JOB ITEM ▸ Where a line in the listing below holds "Ногтей", add it to the tally, and reply with that tally alone.
-=-=-=-=-
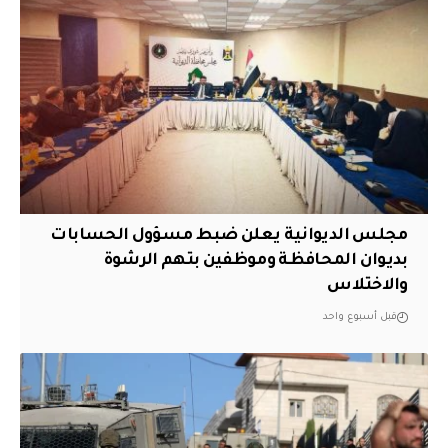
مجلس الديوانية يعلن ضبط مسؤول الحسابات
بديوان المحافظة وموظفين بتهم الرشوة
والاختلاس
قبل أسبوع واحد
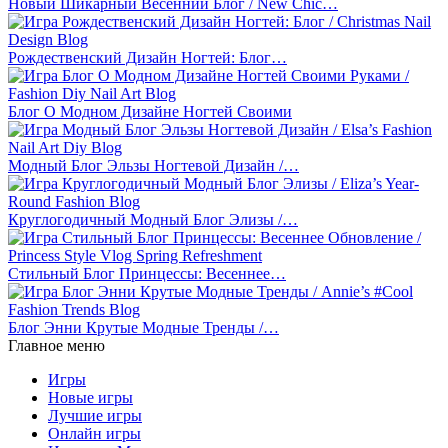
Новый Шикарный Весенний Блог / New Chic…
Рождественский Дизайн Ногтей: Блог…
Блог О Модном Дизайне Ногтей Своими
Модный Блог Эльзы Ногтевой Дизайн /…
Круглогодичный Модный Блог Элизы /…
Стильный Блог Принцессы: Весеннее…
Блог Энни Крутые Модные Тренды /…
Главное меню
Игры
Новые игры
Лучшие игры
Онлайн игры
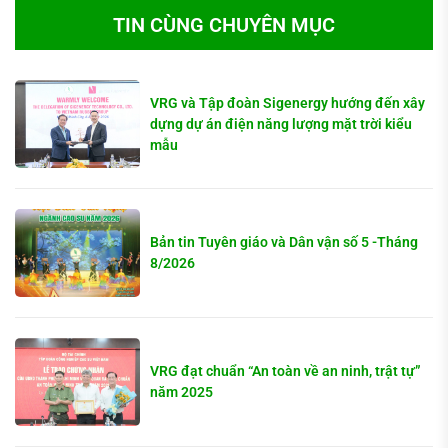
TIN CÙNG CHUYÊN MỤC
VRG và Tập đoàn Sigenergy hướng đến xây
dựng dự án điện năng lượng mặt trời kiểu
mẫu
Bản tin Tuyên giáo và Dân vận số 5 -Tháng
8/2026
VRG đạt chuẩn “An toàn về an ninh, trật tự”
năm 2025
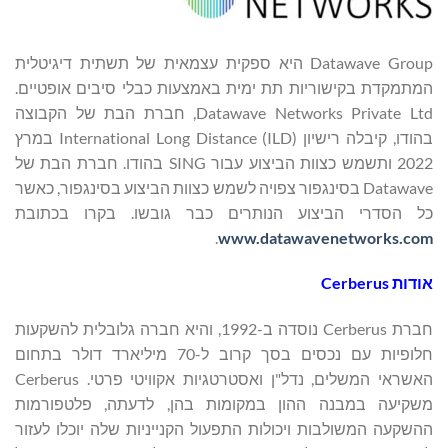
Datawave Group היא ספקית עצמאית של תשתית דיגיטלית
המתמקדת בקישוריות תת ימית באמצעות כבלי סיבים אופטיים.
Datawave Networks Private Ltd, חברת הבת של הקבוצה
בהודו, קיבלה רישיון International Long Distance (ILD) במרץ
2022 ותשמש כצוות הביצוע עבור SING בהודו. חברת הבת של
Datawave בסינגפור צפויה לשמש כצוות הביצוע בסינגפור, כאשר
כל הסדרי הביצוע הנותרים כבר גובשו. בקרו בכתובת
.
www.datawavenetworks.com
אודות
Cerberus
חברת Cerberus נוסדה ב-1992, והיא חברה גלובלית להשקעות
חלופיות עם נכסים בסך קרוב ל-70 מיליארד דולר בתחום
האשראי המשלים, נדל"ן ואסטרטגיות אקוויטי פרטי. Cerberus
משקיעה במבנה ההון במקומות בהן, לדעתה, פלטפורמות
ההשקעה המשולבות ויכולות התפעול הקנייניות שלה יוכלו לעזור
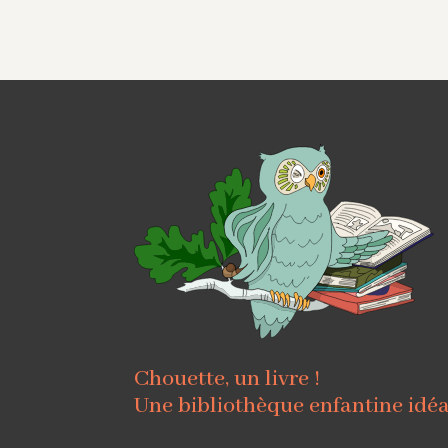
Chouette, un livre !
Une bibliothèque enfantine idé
-=-=-=-=-
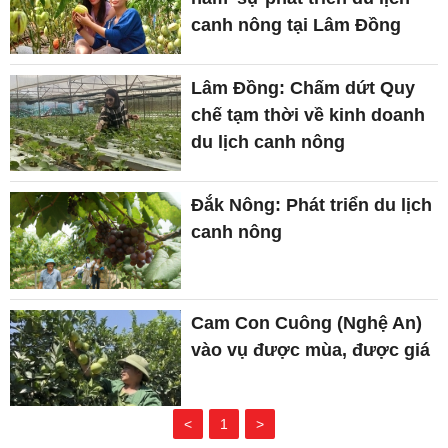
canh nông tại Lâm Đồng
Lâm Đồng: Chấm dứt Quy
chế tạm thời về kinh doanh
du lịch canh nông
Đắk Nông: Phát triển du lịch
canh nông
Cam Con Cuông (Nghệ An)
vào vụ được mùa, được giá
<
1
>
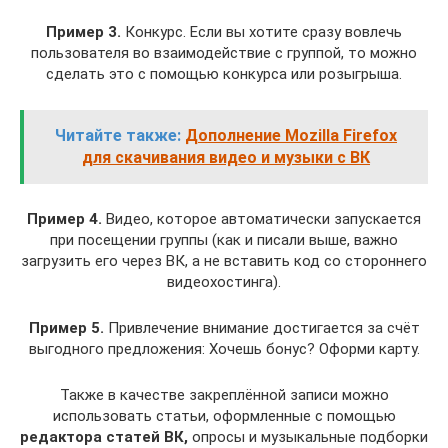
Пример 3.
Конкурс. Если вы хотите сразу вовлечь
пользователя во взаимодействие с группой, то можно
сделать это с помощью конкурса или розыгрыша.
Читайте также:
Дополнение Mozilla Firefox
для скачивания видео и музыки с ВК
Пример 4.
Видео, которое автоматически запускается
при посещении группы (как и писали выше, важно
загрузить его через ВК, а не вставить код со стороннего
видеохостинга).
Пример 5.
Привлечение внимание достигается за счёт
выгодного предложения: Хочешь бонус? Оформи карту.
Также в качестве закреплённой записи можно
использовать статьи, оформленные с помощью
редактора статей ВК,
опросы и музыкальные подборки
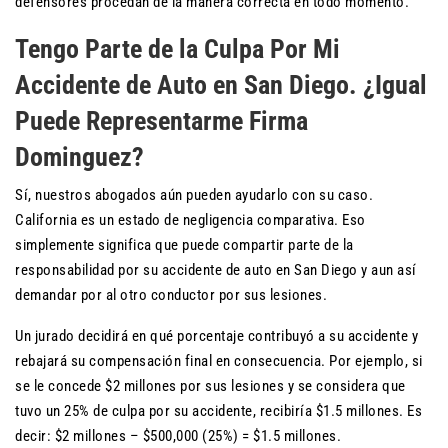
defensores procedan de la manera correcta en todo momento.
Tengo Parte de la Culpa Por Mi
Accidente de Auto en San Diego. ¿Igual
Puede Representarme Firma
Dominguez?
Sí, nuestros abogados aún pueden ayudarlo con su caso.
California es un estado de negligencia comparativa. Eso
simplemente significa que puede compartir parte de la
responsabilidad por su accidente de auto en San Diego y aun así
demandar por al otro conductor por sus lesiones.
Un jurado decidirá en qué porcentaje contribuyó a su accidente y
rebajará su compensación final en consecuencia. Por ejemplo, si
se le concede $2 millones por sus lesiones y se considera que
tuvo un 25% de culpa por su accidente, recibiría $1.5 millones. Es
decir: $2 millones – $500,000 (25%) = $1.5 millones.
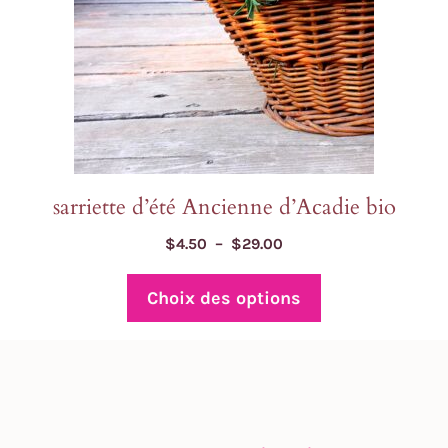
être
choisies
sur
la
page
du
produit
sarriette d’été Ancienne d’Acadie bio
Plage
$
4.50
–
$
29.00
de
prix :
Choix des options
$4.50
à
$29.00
-=-=-=-=-
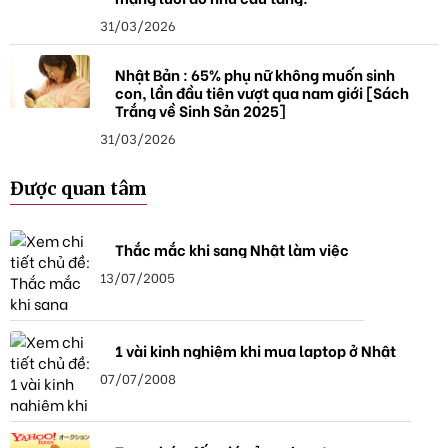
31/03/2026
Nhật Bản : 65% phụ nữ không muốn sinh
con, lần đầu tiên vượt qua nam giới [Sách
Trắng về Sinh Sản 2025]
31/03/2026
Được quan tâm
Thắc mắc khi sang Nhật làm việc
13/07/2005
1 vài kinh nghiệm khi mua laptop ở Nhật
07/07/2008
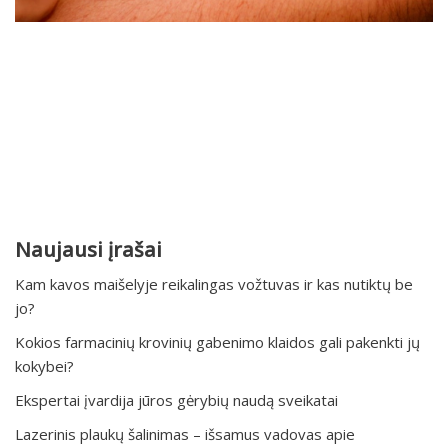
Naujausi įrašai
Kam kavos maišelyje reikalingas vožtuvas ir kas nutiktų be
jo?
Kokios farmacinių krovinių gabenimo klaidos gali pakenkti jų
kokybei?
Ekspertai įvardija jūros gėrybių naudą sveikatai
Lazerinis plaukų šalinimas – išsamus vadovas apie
-=-=-=-=-
OUTPUT ▸ 2